57 Ind. App. 256 | Ind. Ct. App. | 1914

Hotter, J.

This is a suit by appellee against appellant on a policy of insurance by which appellee’s automobile was insured against “loss or damage in excess of $25, on each occasion of theft, robbery or pilferage by persons other than those in the employment, service or household of the as*257sured.” There was a trial by the court and a special finding on which the court stated its conclusion in appellee’s favor and rendered judgment accordingly.

An exception to the conclusion of law presents the controlling question relied on for a reversal of such judgment. The court finds among other facts the following in substance: On the - day of July, 1910, appellee’s automobile was insured by appellant company. A copy of the policy is set out in the finding and contains the clause quoted above. Appellee kept his ear in Moore & Carter’s garage at Logansport, Indiana. About 8 o’clock in the evening on said day one John Obenchain in company with other boys took said automobile out of said garage for a joy-ride and ran it to the city of Peru, Indiana, and when at a point about six miles west of said city drove it into a fence and wrecked it, and abandoned the same and left it where it was broken and wrecked. At the time said Obenchain took said automobile he was not in the employment of the plaintiff or any member of his family and was not a member of his family or household and had no authority or the permission of any one to take said automobile, but took it for his own use and benefit, and for the purpose of a joy-ride. Said Obenchain took the car unlawfully from the garage and at the time he so took it he had no right or authority to take it, but took it without the permission of any person or persons having its custody or care, or having authority to give him permission to take it. He took it for the purpose of using it for his own use and benefit, and plaintiff was damaged by the wrongful taking and.conversion of said automobile and the injury thereto by said Obenchain in the sum of $226.50. Other parts of such finding are not involved in the consideration of the question before us and are therefore omitted. On this finding of facts the court stated as its conclusion of law “that the plaintiff is entitled to recover of and from the defendant herein the sum of $226.50.”

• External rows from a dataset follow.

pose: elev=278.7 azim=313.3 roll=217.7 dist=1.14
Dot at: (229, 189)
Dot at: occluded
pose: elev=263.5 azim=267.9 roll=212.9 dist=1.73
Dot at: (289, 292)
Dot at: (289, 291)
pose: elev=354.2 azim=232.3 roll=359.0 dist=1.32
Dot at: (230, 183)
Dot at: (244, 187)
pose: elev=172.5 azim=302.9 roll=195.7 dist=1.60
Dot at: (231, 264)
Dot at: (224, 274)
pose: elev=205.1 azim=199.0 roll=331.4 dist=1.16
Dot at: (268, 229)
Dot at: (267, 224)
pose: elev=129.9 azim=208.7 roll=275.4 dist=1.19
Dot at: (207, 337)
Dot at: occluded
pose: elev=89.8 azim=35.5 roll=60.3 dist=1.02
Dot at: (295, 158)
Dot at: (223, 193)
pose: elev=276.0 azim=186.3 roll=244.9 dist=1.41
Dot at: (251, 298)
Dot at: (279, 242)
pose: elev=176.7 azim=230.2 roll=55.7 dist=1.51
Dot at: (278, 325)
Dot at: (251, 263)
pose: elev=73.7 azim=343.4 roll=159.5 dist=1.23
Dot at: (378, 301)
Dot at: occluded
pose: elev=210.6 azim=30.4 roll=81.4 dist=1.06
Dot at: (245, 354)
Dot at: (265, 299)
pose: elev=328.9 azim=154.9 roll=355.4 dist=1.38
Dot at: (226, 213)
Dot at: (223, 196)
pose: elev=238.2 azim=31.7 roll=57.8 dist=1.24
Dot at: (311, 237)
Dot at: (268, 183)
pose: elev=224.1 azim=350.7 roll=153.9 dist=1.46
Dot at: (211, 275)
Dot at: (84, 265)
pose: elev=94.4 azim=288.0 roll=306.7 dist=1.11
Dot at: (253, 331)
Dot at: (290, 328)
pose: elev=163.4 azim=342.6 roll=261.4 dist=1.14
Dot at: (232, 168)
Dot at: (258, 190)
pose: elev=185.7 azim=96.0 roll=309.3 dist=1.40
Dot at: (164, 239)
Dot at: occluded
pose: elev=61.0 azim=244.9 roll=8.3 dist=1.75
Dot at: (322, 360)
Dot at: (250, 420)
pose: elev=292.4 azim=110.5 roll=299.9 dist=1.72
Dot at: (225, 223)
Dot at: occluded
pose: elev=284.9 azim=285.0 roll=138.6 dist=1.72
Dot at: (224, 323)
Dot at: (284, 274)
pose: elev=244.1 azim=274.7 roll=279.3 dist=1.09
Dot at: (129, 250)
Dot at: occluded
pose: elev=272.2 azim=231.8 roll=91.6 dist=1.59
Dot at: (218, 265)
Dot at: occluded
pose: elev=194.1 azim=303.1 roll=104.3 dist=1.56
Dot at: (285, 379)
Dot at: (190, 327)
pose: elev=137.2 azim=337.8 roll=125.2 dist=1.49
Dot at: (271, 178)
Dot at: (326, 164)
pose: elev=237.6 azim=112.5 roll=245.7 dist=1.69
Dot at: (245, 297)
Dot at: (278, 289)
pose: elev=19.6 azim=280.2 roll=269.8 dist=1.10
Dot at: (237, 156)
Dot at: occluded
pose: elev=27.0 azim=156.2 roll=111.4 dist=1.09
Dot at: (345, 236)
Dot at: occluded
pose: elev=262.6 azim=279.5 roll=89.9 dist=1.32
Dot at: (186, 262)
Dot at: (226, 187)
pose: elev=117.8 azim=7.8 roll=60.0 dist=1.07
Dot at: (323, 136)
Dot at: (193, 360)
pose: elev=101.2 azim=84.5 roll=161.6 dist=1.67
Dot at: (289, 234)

*2581. 2. The question which we are called on to determine is: Do the facts found by the court authorize the conclusion that appellee suffered a loss to his automobile within the meaning of the clause of such policy heretofore Set out? It will be observed that the court makes no express finding that such automobile was stolen or that it was taken wdth intent to deprive the owner thereof. An absence of such finding is a finding against the appellee. Mug v. Ostendorf (1911), 49 Ind. App. 71, 96 N. E. 780. We find no decisions of our own State where this precise question has been decided, but in a recent case (Hartford Fire Ins. Co. v. Wimbish [1913], 12 Ga. App. 712, 78 S. E. 265), a policy containing a clause almost identical with the one here involved was construed. After quoting the general rule for the construction of contracts, and several definitions of the words, “theft”, “robbery”, and “pilfering”, the court there said: “One can not be convicted of either theft, robbery, or pilferage, unless he had the intent to steal. And we know of no authority for giving any different meaning to these words in a contract of insurance wherein it is stipulated that the company will be liable for loss or damage to an automobile, resulting from ‘theft, robbery or pilferage’. Under this contract, if the thief carries away a machine with intent to steal it, and it is never recovered, and loss occurs, the owner may recover the full value of the automobile. If the thief be apprehended and the machine recovered, then the owner is entitled to recover for whatever damage has been done the machine if it exceeds $25. But in both cases it must appear that the person taking the machine intended to steal it. If he had the animus revertendi, he is not guilty of theft, or robbery, or pilferage, even though he took the machine without the owner’s consent.” Such holding is fully supported by the decisions of our Supreme Court. Malone v. State (1907), 169 Ind. 72, 81 N. E. 1099; Stillwell v. State (1900), 155 Ind. 552, 58 N. E. 709; Robinson v. State (1888), 113 *259Ind. 510, 16 N. E. 184; Umphrey v. State (1878), 63 Ind. 223; Starck v. State (1878), 63 Ind. 285, 30 Am. Rep. 214. See, also, People v. Brown (1894), 105 Cal. 66, 38 Pac. 518.

The facts in this case as in the case quoted from are sufficient to rebut any inferred intent that might be included in the unlawful taking. Indeed, in this case the finding, both by implication from the affirmative facts found and because of the absence of an express finding on said subject, is in effect a finding against appellee on said essential element of his right of recovery. It follows that the conclusion of law stated on the special finding of facts is contrary to law and that the judgment should be reversed.

Judgment reversed.

Note. — Reported in 106 N. E. 725. As to insurance covering automobiles, or indemnifying against injury, or liability for injury, caused thereby, see 44 L. R. A. (N. S.) 70; 51 L. R. A. (N. S.) 583. As to what losses the insurer is liable for, see 36 Am. St. 852. See, also, under (1) 38 Cyc. 1924.